▶ **Exercise aim**: Copy the material line for line, starting with its first line and continuing through the line that contains "Dot at: (297, 164)", including that line.

▶ **Dataset excerpts**:

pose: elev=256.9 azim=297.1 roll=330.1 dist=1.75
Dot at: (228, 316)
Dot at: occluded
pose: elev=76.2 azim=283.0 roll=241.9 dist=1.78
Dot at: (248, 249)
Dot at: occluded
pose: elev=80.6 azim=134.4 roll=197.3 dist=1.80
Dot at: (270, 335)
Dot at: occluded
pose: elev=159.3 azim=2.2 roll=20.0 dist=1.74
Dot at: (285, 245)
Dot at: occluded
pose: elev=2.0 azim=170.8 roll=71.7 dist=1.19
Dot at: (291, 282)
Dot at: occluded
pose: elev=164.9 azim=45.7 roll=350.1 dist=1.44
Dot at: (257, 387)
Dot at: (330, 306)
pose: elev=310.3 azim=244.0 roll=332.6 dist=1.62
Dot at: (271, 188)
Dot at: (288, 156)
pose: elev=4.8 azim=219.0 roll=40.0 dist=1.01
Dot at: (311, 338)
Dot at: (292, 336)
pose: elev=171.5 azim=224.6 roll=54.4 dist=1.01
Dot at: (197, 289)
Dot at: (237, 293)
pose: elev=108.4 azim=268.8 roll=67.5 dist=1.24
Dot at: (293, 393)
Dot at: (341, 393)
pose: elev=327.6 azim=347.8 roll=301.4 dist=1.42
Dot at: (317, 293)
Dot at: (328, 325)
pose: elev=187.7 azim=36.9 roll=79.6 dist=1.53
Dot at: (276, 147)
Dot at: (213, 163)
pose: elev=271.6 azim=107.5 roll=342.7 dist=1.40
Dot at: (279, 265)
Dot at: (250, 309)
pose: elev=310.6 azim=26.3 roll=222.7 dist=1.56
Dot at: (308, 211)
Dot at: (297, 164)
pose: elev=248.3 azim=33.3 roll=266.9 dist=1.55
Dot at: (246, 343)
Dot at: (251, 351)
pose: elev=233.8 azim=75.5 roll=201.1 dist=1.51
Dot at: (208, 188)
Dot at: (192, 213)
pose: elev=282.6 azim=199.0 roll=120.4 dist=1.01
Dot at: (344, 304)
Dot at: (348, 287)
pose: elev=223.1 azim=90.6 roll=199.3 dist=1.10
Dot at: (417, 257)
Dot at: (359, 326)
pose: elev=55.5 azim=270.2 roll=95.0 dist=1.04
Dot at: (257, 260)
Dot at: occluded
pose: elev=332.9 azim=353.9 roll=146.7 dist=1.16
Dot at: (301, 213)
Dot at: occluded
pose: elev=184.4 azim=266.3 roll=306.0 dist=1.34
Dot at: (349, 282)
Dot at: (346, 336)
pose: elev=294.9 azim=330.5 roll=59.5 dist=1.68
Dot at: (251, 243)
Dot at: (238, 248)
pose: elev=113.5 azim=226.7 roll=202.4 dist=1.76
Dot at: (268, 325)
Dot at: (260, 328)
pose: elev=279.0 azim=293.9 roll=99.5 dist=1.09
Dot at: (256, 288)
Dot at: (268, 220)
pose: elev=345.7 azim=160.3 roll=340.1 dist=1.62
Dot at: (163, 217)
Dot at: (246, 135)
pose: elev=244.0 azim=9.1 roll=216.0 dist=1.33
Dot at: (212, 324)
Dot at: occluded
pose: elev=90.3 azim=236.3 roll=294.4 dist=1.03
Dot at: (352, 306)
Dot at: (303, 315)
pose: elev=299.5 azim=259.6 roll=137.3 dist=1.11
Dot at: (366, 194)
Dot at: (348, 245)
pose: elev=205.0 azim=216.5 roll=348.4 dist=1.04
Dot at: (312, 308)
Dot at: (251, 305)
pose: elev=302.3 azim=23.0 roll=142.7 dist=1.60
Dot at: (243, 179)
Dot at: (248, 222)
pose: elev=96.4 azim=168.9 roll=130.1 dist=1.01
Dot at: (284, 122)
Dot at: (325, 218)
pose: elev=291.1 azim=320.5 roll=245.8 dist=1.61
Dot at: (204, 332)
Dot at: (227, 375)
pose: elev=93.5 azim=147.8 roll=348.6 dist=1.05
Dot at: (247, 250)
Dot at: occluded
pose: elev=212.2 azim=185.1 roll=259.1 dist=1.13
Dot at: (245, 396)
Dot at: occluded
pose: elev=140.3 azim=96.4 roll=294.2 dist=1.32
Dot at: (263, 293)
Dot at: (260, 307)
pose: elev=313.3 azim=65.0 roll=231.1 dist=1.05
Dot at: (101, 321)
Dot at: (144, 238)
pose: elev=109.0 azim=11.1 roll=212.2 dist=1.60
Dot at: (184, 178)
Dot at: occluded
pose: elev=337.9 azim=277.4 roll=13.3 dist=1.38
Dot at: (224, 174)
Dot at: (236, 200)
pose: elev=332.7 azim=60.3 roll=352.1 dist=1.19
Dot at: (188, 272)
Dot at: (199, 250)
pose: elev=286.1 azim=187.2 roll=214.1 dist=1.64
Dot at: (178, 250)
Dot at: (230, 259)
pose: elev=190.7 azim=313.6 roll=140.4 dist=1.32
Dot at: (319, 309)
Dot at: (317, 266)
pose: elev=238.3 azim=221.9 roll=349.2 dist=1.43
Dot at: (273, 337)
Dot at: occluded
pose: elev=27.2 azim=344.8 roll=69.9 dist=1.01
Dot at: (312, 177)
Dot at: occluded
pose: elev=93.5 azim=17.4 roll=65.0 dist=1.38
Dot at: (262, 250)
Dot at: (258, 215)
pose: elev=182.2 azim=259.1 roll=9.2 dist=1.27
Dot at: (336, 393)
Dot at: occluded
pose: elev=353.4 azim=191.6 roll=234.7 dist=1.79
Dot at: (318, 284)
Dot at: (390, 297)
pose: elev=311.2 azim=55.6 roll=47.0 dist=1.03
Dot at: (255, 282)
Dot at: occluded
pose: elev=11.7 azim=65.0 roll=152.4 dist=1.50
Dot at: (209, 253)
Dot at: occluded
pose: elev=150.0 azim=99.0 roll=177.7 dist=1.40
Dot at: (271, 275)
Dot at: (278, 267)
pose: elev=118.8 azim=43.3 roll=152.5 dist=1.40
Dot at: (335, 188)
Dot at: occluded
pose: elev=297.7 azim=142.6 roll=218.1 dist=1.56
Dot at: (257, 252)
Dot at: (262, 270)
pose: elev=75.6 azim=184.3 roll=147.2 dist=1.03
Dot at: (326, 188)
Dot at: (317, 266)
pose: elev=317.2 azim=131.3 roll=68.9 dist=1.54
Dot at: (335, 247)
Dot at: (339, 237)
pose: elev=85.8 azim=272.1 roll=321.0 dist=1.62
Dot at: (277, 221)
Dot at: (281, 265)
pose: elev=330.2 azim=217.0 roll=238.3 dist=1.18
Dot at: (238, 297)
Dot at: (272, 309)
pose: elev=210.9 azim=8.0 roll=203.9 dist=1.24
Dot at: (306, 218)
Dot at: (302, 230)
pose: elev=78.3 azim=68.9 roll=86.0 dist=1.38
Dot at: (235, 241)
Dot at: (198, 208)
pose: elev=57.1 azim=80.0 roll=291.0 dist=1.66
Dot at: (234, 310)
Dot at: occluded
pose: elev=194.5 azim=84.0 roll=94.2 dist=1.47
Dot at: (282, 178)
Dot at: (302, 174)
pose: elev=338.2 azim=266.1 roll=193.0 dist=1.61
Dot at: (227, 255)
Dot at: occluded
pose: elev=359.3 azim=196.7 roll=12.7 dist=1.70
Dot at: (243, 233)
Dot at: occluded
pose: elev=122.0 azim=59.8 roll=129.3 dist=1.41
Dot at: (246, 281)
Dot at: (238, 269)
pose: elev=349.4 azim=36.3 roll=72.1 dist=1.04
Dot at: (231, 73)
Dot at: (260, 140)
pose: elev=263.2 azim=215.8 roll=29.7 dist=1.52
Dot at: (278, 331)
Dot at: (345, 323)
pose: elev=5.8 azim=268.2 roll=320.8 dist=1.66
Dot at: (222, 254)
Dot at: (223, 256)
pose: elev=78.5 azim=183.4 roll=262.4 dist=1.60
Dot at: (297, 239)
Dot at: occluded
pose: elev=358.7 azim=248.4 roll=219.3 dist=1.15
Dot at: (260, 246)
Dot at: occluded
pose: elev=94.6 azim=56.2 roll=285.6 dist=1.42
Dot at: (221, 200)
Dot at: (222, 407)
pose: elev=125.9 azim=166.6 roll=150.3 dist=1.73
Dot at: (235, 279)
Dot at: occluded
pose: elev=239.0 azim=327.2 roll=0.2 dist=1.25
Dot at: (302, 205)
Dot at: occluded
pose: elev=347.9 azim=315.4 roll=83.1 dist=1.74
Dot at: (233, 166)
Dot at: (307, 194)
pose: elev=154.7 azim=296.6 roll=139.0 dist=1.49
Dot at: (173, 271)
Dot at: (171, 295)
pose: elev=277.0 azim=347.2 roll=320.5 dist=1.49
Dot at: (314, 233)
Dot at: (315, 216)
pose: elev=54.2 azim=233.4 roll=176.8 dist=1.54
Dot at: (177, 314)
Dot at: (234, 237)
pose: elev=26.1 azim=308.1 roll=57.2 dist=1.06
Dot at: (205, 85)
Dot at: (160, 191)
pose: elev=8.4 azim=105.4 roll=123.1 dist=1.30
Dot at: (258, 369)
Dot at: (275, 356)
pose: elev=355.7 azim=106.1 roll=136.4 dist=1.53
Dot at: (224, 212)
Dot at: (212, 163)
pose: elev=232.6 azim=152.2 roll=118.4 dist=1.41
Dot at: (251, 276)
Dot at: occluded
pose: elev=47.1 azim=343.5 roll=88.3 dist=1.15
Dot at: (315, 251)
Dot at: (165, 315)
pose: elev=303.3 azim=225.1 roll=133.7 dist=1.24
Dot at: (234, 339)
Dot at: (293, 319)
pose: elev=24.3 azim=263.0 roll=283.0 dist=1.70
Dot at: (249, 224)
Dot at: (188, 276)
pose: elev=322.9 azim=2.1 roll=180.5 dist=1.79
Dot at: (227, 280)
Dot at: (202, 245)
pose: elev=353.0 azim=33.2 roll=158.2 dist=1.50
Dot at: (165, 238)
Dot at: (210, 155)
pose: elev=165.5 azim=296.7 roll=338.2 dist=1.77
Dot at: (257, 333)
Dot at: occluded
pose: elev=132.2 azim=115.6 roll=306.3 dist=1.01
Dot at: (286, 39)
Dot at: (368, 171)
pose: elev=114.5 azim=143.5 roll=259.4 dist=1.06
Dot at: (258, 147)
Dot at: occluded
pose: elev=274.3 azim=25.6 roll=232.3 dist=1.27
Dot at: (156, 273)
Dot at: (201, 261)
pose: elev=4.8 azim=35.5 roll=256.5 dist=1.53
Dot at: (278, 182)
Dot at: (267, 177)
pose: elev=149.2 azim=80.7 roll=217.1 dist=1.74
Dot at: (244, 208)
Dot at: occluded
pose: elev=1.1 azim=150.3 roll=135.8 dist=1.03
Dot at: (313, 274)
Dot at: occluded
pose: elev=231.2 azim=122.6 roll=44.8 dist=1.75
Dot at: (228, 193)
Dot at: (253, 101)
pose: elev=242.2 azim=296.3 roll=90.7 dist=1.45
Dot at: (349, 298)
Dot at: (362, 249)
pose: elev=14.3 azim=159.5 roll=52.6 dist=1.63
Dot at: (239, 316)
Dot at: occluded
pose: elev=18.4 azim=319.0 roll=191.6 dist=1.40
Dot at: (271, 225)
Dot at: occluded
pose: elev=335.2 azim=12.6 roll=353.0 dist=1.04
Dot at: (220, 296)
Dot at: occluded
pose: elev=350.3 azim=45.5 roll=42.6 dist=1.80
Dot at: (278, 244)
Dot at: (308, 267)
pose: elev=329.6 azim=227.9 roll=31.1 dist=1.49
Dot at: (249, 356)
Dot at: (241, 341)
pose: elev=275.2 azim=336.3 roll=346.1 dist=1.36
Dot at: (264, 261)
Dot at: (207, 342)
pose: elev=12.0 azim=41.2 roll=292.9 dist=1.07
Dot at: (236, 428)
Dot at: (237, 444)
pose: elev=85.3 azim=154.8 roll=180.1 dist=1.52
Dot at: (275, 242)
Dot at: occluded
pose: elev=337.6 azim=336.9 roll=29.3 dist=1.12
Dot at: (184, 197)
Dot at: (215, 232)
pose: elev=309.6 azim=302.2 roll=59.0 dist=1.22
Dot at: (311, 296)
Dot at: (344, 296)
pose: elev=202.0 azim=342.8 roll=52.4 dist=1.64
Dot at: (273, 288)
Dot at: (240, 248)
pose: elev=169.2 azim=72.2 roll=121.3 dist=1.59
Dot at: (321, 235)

▶ **Reply to the task**:
pose: elev=256.9 azim=297.1 roll=330.1 dist=1.75
Dot at: (228, 316)
Dot at: occluded
pose: elev=76.2 azim=283.0 roll=241.9 dist=1.78
Dot at: (248, 249)
Dot at: occluded
pose: elev=80.6 azim=134.4 roll=197.3 dist=1.80
Dot at: (270, 335)
Dot at: occluded
pose: elev=159.3 azim=2.2 roll=20.0 dist=1.74
Dot at: (285, 245)
Dot at: occluded
pose: elev=2.0 azim=170.8 roll=71.7 dist=1.19
Dot at: (291, 282)
Dot at: occluded
pose: elev=164.9 azim=45.7 roll=350.1 dist=1.44
Dot at: (257, 387)
Dot at: (330, 306)
pose: elev=310.3 azim=244.0 roll=332.6 dist=1.62
Dot at: (271, 188)
Dot at: (288, 156)
pose: elev=4.8 azim=219.0 roll=40.0 dist=1.01
Dot at: (311, 338)
Dot at: (292, 336)
pose: elev=171.5 azim=224.6 roll=54.4 dist=1.01
Dot at: (197, 289)
Dot at: (237, 293)
pose: elev=108.4 azim=268.8 roll=67.5 dist=1.24
Dot at: (293, 393)
Dot at: (341, 393)
pose: elev=327.6 azim=347.8 roll=301.4 dist=1.42
Dot at: (317, 293)
Dot at: (328, 325)
pose: elev=187.7 azim=36.9 roll=79.6 dist=1.53
Dot at: (276, 147)
Dot at: (213, 163)
pose: elev=271.6 azim=107.5 roll=342.7 dist=1.40
Dot at: (279, 265)
Dot at: (250, 309)
pose: elev=310.6 azim=26.3 roll=222.7 dist=1.56
Dot at: (308, 211)
Dot at: (297, 164)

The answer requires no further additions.